Bernanke: more regulation to control bubbles

Now, Federal Reserve chairman Ben Bernanke has flagged that the Obama administration will introduce more regulation to control bubbles. The bottom line: more government intervention to protect markets.
In a speech to the American Economic Association, Bernanke says more regulation is the big lesson to draw from the meltdown.
"Even as we continue working to stabilize our financial system and reinvigorate our economy, it is essential that we learn the lessons of the crisis so that we can prevent it from happening again,'' Bernanke said."Having experienced the damage that asset price bubbles can cause, we must be especially vigilant in ensuring that the recent experiences are not repeated. All efforts should be made to strengthen our regulatory system to prevent a recurrence of the crisis, and to cushion the effects if another crisis occurs."

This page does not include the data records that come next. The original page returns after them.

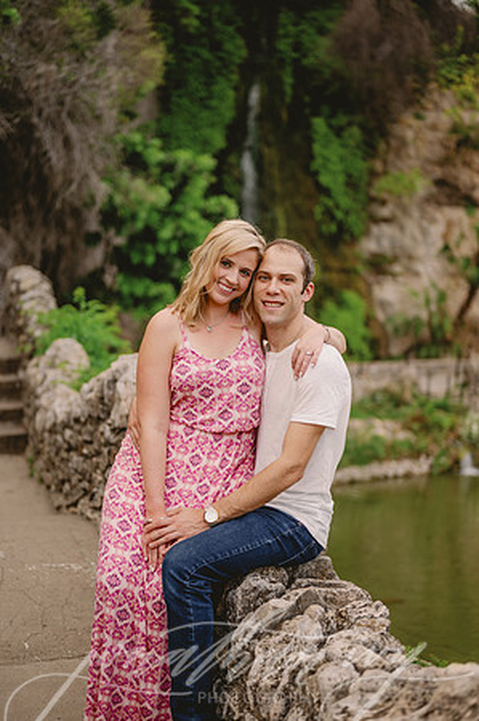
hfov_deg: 26.9
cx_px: 240
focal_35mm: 50
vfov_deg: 39.6
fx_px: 1000
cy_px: 360
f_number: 2
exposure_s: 1/200
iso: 80
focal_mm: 50
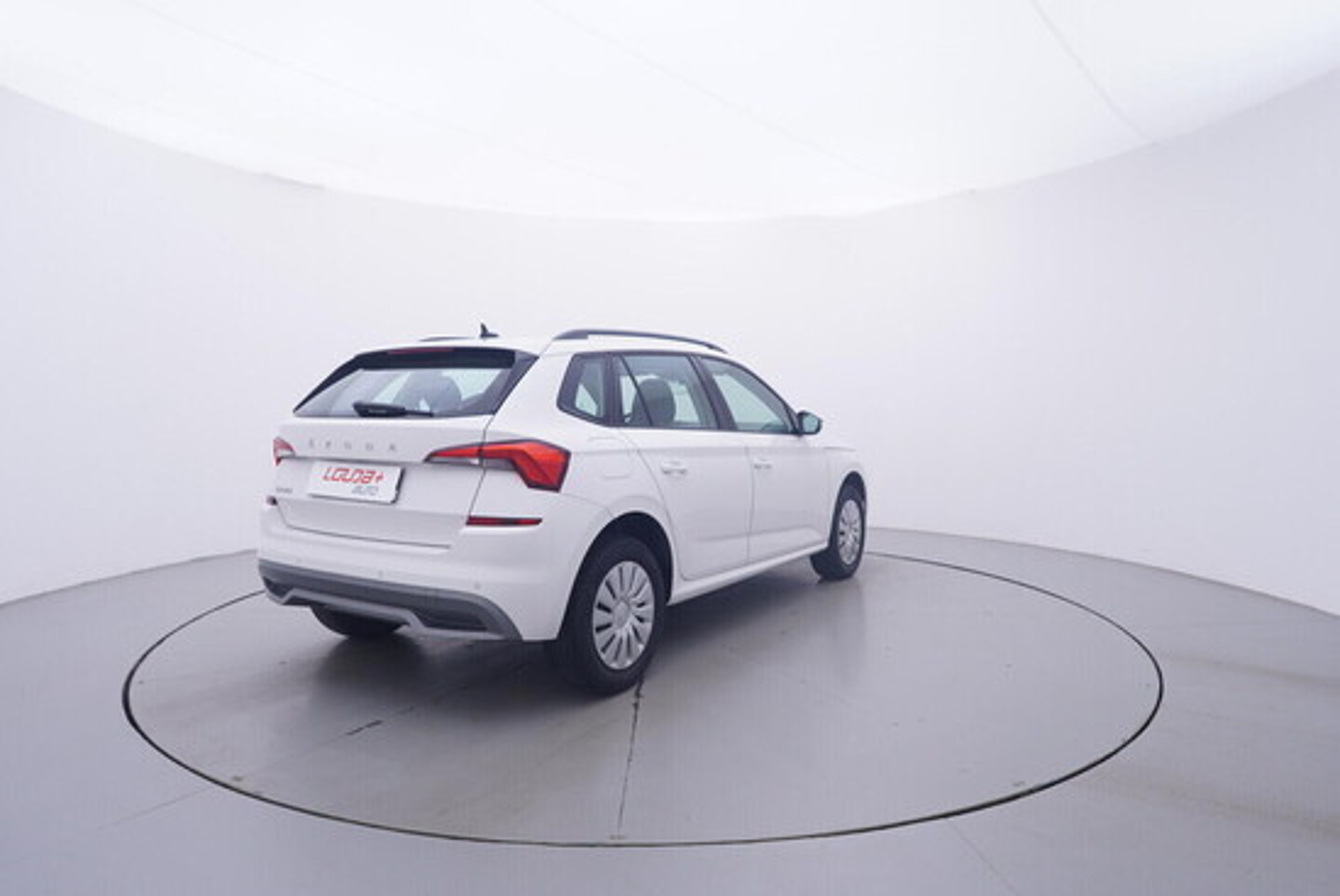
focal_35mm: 22
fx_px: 838
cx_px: 670
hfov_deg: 77.3
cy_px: 448
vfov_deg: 56.2
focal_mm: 15
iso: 200
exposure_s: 1/80
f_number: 5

Still, he did not rule out higher interest rates although he conceded monetary policy is a blunt tool.
For that matter, so is regulation. We need other methods to inhibit bubbles. We can start with improved disclosures and enhanced financial data bases, so investors have a better idea of the risks ahead.
In his book, The Subprime Solution, Yale University professor of economics Robert Shiller says we need market based mechanisms to stop bubbles. These would include new markets in government securities, real estate and occupational income. He says it's more a case of risk management than risk avoidance. If you don't take risks, nothing grows. The challenge is doing it from a position where you don't damage yourself in the process.